Your code snippet works using this simple example:

net_model = nn.Linear(1, 1)
loss_fn = nn.MSELoss()
inputs = torch.randn(1, 1)
targets = torch.randn(1, 1)

optimizer = torch.optim.SGD(net_model.parameters(), lr=1e-3)

y_pred=net_model(inputs)
loss=loss_fn(y_pred, targets)

optimizer.zero_grad()
loss.backward()
optimizer.step()
alpha = 0.1         
with torch.no_grad():
    counter=0
    for param in net_model.parameters():
        param-=alpha*param.grad

so could you post an executable code snippet to debug the issue?

bhartpence · December 18, 2020, 6:22pm

Well, OK. First let me say that I appreciate your help with this. Second - I got it working. What the update did was kill my CUDA install. Looking at the code I realized that I had “if use_cuda” but not an else statement because I was lazy.

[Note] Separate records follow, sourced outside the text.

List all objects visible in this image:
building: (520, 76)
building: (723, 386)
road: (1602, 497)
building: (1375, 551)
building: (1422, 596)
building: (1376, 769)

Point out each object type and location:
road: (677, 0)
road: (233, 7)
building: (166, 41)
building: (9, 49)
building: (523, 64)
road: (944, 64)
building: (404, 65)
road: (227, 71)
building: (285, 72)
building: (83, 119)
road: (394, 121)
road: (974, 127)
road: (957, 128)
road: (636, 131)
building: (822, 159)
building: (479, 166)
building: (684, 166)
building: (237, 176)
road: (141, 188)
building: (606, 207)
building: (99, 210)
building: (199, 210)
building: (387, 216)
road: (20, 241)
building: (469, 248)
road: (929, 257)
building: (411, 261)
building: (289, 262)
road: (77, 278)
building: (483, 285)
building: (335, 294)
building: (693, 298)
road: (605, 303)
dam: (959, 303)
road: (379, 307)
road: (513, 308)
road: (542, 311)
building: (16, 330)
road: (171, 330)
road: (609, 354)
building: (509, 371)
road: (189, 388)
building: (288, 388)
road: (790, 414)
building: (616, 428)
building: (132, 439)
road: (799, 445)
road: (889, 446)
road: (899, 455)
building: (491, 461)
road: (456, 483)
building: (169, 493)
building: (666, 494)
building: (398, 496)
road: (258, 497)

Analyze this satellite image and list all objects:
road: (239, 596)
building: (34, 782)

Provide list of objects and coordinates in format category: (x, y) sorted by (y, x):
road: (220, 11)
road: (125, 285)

But, your comment about individual parameters has me wondering if I am doing this the best way. So here is the current working code.

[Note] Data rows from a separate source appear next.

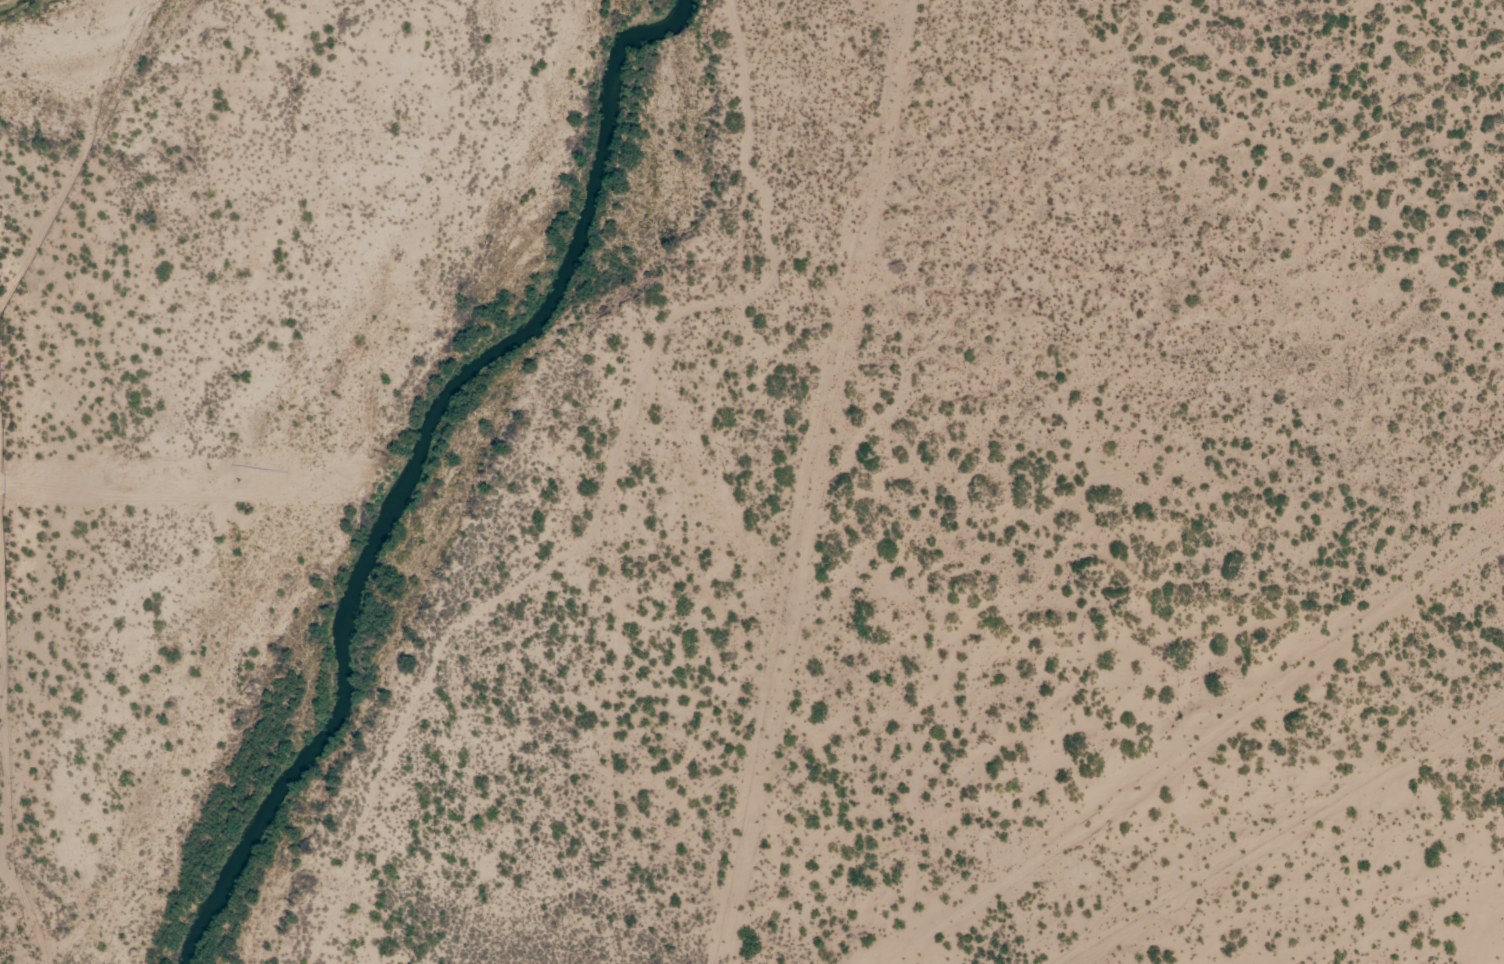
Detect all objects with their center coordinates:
river: (430, 458)
power tower: (1184, 471)
power tower: (934, 474)
power tower: (1448, 475)
power tower: (590, 477)
power tower: (241, 483)

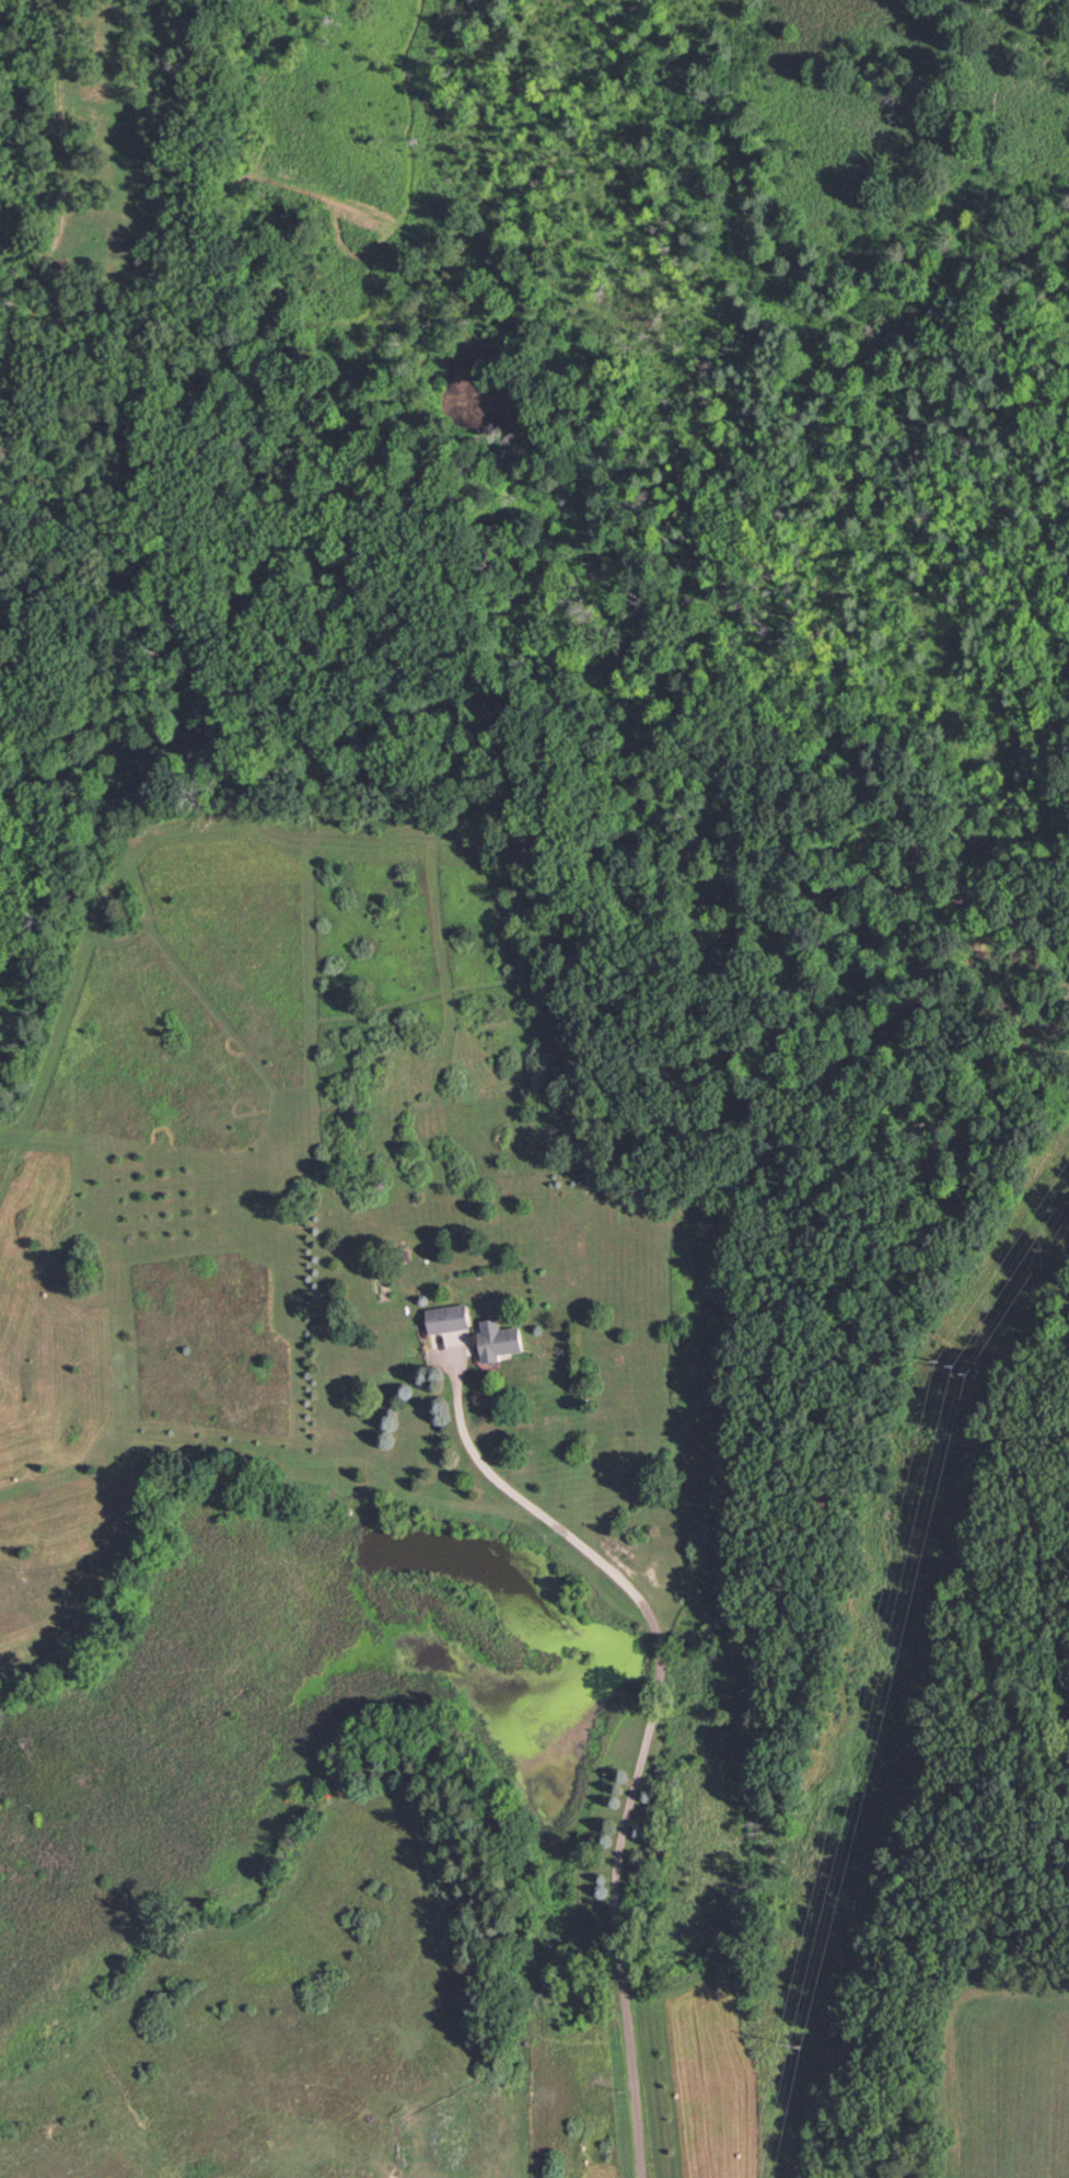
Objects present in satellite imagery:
building: (446, 1318)
building: (496, 1340)
power tower: (953, 1378)
road: (641, 1752)
power tower: (795, 2047)
crop: (1012, 2079)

use_cuda=torch.cuda.is_available()
device=torch.device(“cuda:0” if use_cuda else “cpu”)
x=X_train
print(“Shape of x”,x.size())
y=Y_labels
print(“Shape of y”,y.size())
print()
loss_array=torch.zeros(epochs,1)
tick=datetime.now()

loss_fn=torch.nn.MSELoss(reduction=‘sum’)
optimizer=torch.optim.Adadelta(net_model.parameters(),lr=1.0,rho=0.9,eps=1e-06,weight_decay=0)

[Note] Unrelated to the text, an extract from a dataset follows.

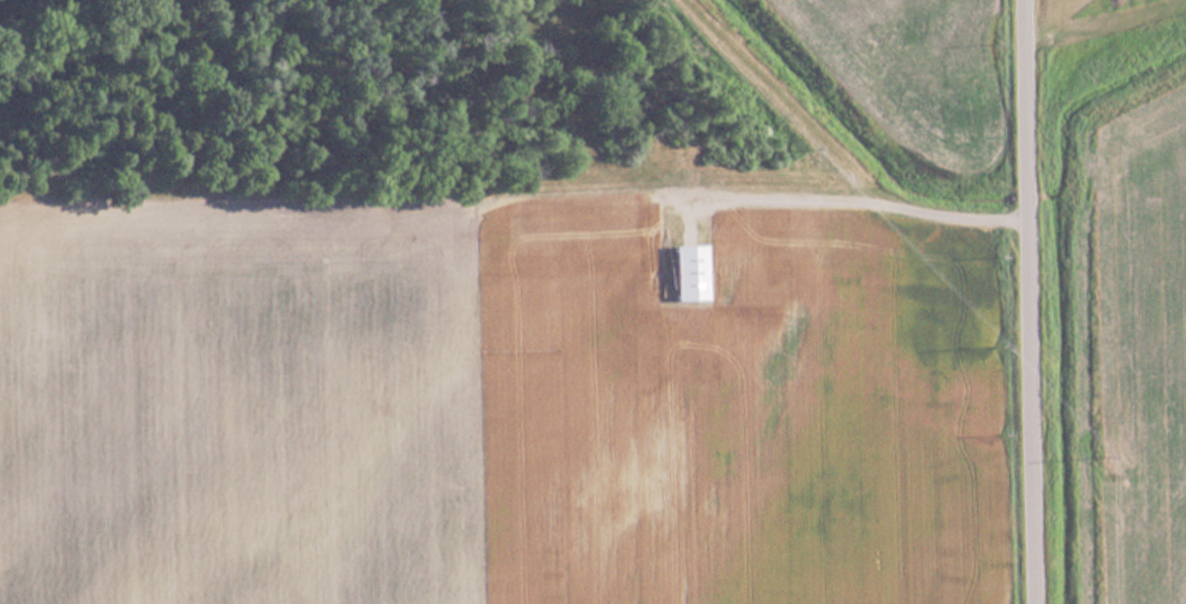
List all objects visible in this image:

for epoch in range(epochs):
    for i, data in enumerate(train_loader,1):
        inputs, targets = data
        #print(inputs.size(), targets.size())
        #print(epoch, i, data[1])
        
        if use_cuda:             #Use this for all other optimizers
            #print("CUDAing")
            y_pred=net_model(inputs)
            loss=loss_fn(y_pred, targets)
            time=str(datetime.now())  
            optimizer.zero_grad()
            loss.backward()
            optimizer.step()
            #print('Here')
        else:
            #print("NOT CUDAing")
            y_pred=net_model(inputs)
            loss=loss_fn(y_pred, targets)
            time=str(datetime.now())  
            optimizer.zero_grad()
            loss.backward()
            optimizer.step()
            #print('Here')                
            
        with torch.no_grad():
            #counter=0
            for param in net_model.parameters():
                param-=alpha*param.grad

    loss_array[epoch]=loss.item()    #Un-comment these 6 lines if NOT using LBFGS
    if epoch%100==0:
        print(datetime.now(),"Loss for epoch:", epoch, loss.item())
    if loss.item() < 1e-8:
        print(datetime.now(),"Loss for epoch:", epoch, loss.item())
        break

Thanks again.

ptrblck · December 19, 2020, 1:22am

I’m not familiar with your use case, but the optimizer would already update all passed parameters in the optimizer.step() method. You are currently subtracting the alpha*grad again from each parameter even after the parameters were already updated.
Could you explain your use case a bit more, as I might misunderstand it?

bhartpence · December 20, 2020, 1:16am

You are being very kind I think we have an artifact of an earlier build. Before I discovered pytorch, I used to do things by manually coding everything and so this probably something I simply didn’t take out or simply forgot about. Been so focused on what we could get done I may have lost sight of some basic principles. Time to RTFM and I guess I know what I am doing with the other models…

I ran the current model without the lines you were wondering about and it seems to run fine.

BTW, the application deals with packet traffic on communication networks and seeing what we can do with machine learning to solve some problems.

And again, I appreciate the time and the clarity - if you are ever heading to Rochester I’d love to buy you a beer or coffee by way of thanks.

Bruce

ptrblck · December 20, 2020, 7:35am

Ha, thanks! I’ll let you know once I’m in the area.